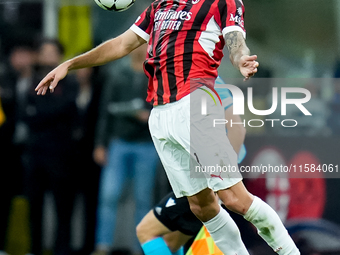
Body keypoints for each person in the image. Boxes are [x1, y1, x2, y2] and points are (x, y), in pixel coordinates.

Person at [35, 0, 300, 254]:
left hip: (195, 104)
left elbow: (236, 41)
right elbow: (121, 44)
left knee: (234, 199)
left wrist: (241, 58)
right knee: (202, 206)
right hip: (160, 114)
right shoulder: (159, 6)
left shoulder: (223, 2)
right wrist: (70, 64)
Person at [136, 76, 247, 255]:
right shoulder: (183, 79)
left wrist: (221, 181)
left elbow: (237, 129)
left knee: (146, 231)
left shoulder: (205, 79)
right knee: (171, 242)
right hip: (198, 180)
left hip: (206, 183)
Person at [91, 44, 159, 255]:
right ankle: (103, 245)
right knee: (109, 196)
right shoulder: (118, 74)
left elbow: (166, 106)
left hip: (147, 143)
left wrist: (151, 116)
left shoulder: (156, 75)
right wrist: (100, 143)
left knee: (143, 198)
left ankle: (140, 247)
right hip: (119, 142)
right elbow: (105, 110)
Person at [23, 38, 78, 255]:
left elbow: (67, 110)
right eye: (43, 52)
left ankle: (61, 251)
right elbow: (26, 115)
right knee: (34, 207)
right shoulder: (30, 81)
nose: (47, 56)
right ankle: (34, 250)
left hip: (62, 155)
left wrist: (41, 113)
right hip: (35, 153)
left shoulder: (70, 83)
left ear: (59, 56)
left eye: (51, 52)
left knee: (63, 208)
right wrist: (51, 114)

• • •

Exercise directions: Go through the records above. Copy each line in which the string "knee" appears.

Response to the task:
left knee: (234, 199)
right knee: (202, 206)
left knee: (146, 231)
right knee: (171, 242)
right knee: (109, 196)
left knee: (143, 198)
right knee: (34, 207)
left knee: (63, 208)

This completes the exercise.